The patient is now 6 years and 8 months of age and is taking 87.5 μg of levothyroxine daily (3.1 μg/kg/day). His weight, height, and head circumference are 28.5 kg (90th–95th percentile), 127.7 cm (90th–95th percentile), and 51.8 cm (50th–75th percentile), respectively. He is experiencing normal growth and development, despite overt severe hypothyroidism detected during NST.

Discussion

This is a case report of primary CH due to Tg deficiency caused by a compound heterozygous mutation in the TG gene. We diagnosed CH based on the following findings: an increased TSH level detected during NST, low levels of T3, free T4, and Tg, and an enlarged thyroid gland without evidence of thyroid dysgenesis. The patient's presentation was clinically and biochemically compatible with CH, and the low serum Tg level was a key finding for the diagnosis of Tg deficiency. After analysis of the DNA from the patient and his parents, we confirmed that compound heterozygous mutations of the TG gene were inherited from both parents.

Tg is a large globular glycoprotein composed of 120 tyrosine units with a molecular weight of 660,000 Daltons. Tg is synthesized in the thyroid gland and plays an important role in the biosynthesis and storage of thyroid hormone. Tg is secreted through the apical surface of the thyroid follicular cells into the colloid [5]. Serum Tg levels can be elevated in neonates, Graves' disease, autoimmune thyroid disease (AITD), endemic goiter, and differentiated thyroid carcinomas, but it is markedly reduced in athyreotic infants. Patients with TG gene mutations present with low or absent levels of serum Tg, elevated TSH levels, and low levels of circulating thyroid hormones [5]. CH due to TG gene mutation appears as a heterogeneous spectrum and is inherited in an autosomal recessive manner. Therefore, patients typically have homozygous or compound heterozygous gene mutations [6]. Thyroid scintigraphy often shows an enlarged thyroid gland with high uptake [7]. If not treated appropriately, CH can result in goiter and mental retardation.

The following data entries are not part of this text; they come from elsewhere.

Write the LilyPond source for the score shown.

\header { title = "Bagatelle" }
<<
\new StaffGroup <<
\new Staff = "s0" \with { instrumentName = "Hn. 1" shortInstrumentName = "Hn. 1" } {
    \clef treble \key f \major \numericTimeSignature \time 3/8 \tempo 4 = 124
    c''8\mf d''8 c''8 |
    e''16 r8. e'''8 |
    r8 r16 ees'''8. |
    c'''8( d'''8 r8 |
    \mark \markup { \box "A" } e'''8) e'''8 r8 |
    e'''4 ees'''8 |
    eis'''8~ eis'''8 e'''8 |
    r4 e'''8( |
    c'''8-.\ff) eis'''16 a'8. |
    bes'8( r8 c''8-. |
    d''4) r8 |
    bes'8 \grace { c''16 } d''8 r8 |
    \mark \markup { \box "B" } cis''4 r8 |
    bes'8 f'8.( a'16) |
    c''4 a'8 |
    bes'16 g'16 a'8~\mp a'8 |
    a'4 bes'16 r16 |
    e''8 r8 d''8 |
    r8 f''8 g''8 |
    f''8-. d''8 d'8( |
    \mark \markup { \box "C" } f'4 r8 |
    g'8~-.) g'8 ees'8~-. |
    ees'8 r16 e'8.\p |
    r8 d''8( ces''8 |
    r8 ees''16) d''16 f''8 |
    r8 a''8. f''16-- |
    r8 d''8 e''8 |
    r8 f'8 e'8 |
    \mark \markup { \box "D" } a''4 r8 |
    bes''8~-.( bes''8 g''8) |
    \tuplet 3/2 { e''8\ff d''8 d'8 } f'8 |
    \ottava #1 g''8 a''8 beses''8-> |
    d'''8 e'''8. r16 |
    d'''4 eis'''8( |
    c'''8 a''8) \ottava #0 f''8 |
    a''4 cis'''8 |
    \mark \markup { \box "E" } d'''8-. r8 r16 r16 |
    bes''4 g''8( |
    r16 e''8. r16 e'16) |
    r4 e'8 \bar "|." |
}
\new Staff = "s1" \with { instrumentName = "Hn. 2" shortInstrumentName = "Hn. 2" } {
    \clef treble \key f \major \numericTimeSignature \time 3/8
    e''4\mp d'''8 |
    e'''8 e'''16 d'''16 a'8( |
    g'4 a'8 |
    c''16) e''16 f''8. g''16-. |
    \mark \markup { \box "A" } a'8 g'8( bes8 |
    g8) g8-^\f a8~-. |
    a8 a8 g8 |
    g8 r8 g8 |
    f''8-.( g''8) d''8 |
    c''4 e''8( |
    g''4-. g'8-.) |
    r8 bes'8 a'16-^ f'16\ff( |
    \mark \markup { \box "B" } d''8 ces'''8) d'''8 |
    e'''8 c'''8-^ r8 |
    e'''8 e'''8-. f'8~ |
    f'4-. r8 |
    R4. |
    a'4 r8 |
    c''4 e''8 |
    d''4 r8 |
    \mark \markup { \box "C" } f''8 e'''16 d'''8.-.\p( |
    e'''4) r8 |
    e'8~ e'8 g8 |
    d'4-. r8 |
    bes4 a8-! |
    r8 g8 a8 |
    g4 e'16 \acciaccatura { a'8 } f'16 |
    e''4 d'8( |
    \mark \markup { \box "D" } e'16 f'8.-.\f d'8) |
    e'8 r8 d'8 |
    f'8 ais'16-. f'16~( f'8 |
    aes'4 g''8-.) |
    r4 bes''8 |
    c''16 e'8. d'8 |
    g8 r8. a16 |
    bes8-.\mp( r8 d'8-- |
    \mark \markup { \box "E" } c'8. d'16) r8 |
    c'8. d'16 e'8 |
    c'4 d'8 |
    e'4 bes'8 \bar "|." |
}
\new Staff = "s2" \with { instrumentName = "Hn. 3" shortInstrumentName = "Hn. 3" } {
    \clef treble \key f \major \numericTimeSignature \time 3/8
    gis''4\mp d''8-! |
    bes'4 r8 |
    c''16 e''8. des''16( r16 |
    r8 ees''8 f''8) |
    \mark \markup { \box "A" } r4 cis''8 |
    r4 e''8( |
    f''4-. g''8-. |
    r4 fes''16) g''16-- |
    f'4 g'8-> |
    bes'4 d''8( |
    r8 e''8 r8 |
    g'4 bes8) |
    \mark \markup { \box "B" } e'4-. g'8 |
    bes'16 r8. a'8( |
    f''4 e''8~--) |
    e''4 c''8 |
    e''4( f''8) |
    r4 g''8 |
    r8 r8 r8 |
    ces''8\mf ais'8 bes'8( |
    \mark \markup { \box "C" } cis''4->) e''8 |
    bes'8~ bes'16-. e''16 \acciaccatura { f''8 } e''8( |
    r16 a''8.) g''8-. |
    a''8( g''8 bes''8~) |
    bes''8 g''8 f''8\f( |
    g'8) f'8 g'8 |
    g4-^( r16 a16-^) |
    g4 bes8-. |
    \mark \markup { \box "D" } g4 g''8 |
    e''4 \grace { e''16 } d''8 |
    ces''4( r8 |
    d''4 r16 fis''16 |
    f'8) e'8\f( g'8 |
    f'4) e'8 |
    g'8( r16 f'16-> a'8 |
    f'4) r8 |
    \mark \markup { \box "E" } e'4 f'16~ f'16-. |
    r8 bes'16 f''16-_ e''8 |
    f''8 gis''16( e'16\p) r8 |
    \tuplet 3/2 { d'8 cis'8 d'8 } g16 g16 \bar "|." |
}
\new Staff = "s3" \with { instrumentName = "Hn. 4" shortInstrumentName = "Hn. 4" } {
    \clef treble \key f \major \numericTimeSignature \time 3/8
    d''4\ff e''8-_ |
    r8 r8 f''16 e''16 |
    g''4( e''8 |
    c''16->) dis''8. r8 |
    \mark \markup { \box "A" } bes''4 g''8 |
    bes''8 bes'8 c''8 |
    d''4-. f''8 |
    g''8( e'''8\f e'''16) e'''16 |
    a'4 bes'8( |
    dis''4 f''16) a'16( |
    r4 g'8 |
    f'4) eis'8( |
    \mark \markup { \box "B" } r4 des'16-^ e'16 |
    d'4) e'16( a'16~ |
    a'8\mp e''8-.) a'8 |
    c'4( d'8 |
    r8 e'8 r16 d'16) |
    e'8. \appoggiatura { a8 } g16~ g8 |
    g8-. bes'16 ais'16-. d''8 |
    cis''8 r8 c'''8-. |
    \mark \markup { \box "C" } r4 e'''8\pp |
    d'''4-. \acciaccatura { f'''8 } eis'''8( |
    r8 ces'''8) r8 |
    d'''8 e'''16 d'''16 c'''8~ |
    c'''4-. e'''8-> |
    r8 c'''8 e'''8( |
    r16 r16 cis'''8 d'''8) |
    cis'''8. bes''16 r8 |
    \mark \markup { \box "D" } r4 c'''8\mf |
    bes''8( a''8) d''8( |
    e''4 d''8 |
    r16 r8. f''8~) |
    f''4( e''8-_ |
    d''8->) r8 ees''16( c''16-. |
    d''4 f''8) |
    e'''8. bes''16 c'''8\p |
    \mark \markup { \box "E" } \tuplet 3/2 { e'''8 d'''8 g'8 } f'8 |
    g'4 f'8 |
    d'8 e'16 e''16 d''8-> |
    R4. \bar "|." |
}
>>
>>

The TG gene is composed of 48 exons and is located at chromosome 8q24.2-8q24.3 [8,9]. TG gene expression is stimulated by TSH through the modulation of the intracellular level of cyclic adenosine monophosphate via the TSH receptor located at the basal membrane of the cell [5]. Generally, a TG gene mutation is in the form of homozygous or compound heterozygous because it is inherited as an autosomal recessive trait. The TG gene has multiple polymorphisms and has also been reported to play a role in the pathogenesis of AITD in the presence of certain environmental factors [10,11].

The incidence of thyroid dyshormonogenesis due to a TG gene mutation is reported to be one in 100,000 [5]. Since the first TG gene mutation was reported in 1991, more than 100 mutations of the human TG gene have been identified [6,12]. As in the present case, new mutations continue to be discovered.

In our case, the c.3790T>C (p.C1264R) mutation was located at exon 17, where cysteine was substituted by arginine. It was previously reported as a mutation affecting the intracellular transport of Tg [13]. The c.4057C>T (p.Q1353*) mutation is a novel mutation located at exon 19, where glutamine was substituted by a stop codon. Although this mutation has not been previously reported to be associated with CH, this type of mutation causes early termination in protein synthesis and has not been found in a control population (dbSNP). Therefore, this mutation can be interpreted as a pathogenic variant. In addition, this is the first case of TG deficiency diagnosed through DNA sequencing in the Republic of Korea.